**Activity:**
Retype the post on test-driven development from "However, this is" up to and including "test the class.", with every word and punctuation mark unchanged.

My first thoughts on TDD
Published 05 May 2009
After a very interesting conference talk on Test Driven Development and Behavior Driven Development, I have finally started getting familiar with it, using NUnit to write unit tests while developing in .NET and C#.
My first thought was (as so many have told me it would be) “why haven’t I worked like this before?”. Perhaps I am having a honey-moon, but I am loving it, though some of my coding habits translates badly to testable code.
I have done some thinking and have some thoughts that I would like to discuss.
Test vs. Behavior
One major discussion regarding TDD is that “test” is not a good term to use when striving for test-driven development, since it may give the wrong associations.
I will not go into details on this, but some advocates using the term “behavior” instead of tests, so that test functions are instead be described as behaviors, as such:
During the talk, the speaker Joakim Holm discussed how behavior classes should be named. Instead of (for instance) ListTest, the class should be named after the condition and the name of the class that is tested, e.g. EmptyListTest for tests that apply to empty lists.
This gives a nice segmentation of the tests and prevents large test classes that tests “everything”. I’ve seen test classes with many many test functions…which becomes really hard to grasp.
However, this is all good, but I have some thoughts that I gladly discuss further:
If now “test” is such a bad word, why are the classes still named with the pattern <condition><class name>Test? Shouldn’t <condition><class name>Behavior be a more fitting name, since they specify the behavior of a class for a certain condition?
Also, what are we supposed to call the “test” functions? Behavior validations?
Tests and keeping members private
I’ve had some discussions on how coding habits from a non-test driven development methodology easily result in testing the wrong things and having to expose members that should be private, just to be able to test the class.

**Material supplied:**
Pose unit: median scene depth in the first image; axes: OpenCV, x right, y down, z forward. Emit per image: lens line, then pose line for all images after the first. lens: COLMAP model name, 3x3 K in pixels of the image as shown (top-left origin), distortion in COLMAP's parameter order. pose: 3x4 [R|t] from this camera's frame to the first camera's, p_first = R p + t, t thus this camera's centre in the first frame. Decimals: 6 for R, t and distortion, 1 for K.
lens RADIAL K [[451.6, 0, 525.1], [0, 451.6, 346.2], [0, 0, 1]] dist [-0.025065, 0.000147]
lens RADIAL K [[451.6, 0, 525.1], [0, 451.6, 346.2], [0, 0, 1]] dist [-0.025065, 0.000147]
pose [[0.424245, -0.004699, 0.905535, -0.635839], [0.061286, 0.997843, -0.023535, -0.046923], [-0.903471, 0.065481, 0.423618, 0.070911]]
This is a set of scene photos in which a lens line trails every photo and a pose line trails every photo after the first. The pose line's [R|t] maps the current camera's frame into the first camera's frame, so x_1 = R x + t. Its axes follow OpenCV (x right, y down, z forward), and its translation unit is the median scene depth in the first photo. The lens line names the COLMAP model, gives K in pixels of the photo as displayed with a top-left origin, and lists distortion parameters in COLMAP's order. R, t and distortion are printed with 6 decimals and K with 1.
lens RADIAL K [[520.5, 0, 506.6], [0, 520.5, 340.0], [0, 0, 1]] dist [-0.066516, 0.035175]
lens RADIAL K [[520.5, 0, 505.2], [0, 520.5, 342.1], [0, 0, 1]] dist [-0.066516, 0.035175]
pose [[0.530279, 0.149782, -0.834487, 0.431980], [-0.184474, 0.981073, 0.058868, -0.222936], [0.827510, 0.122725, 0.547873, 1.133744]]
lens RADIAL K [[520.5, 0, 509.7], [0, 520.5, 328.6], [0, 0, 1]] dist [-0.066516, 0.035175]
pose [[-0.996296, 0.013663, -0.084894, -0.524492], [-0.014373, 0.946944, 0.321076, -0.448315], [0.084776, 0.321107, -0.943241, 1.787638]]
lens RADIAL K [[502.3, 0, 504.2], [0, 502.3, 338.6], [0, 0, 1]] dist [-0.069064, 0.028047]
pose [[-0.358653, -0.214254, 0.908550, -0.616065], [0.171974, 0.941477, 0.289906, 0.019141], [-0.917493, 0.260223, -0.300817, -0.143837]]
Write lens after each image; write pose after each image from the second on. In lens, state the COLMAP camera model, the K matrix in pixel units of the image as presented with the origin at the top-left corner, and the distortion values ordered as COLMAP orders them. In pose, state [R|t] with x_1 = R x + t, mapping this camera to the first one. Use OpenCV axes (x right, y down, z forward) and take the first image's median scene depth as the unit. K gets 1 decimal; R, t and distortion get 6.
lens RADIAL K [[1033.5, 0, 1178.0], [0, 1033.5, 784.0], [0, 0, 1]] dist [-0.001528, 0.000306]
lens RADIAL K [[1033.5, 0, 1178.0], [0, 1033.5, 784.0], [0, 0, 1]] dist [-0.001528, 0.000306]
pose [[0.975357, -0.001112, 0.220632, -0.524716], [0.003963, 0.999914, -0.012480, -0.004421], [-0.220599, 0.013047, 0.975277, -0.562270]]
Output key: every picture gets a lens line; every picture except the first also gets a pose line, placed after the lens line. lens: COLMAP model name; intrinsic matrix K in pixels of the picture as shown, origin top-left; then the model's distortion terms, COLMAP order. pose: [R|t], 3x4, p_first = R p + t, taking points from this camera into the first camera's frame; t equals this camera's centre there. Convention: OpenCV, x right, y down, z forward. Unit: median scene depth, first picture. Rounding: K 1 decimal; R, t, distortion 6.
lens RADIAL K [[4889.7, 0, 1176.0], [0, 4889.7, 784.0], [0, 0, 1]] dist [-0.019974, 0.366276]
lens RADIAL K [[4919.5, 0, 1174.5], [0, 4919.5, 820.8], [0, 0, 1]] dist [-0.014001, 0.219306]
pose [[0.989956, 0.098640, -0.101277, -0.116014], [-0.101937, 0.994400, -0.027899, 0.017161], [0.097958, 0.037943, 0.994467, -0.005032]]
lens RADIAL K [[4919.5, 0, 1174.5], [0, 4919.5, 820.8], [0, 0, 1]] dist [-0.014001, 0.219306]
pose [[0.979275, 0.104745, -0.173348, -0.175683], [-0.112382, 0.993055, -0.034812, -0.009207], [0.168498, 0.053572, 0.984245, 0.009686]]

**Task answer:**
However, this is all good, but I have some thoughts that I gladly discuss further:
If now “test” is such a bad word, why are the classes still named with the pattern <condition><class name>Test? Shouldn’t <condition><class name>Behavior be a more fitting name, since they specify the behavior of a class for a certain condition?
Also, what are we supposed to call the “test” functions? Behavior validations?
Tests and keeping members private
I’ve had some discussions on how coding habits from a non-test driven development methodology easily result in testing the wrong things and having to expose members that should be private, just to be able to test the class.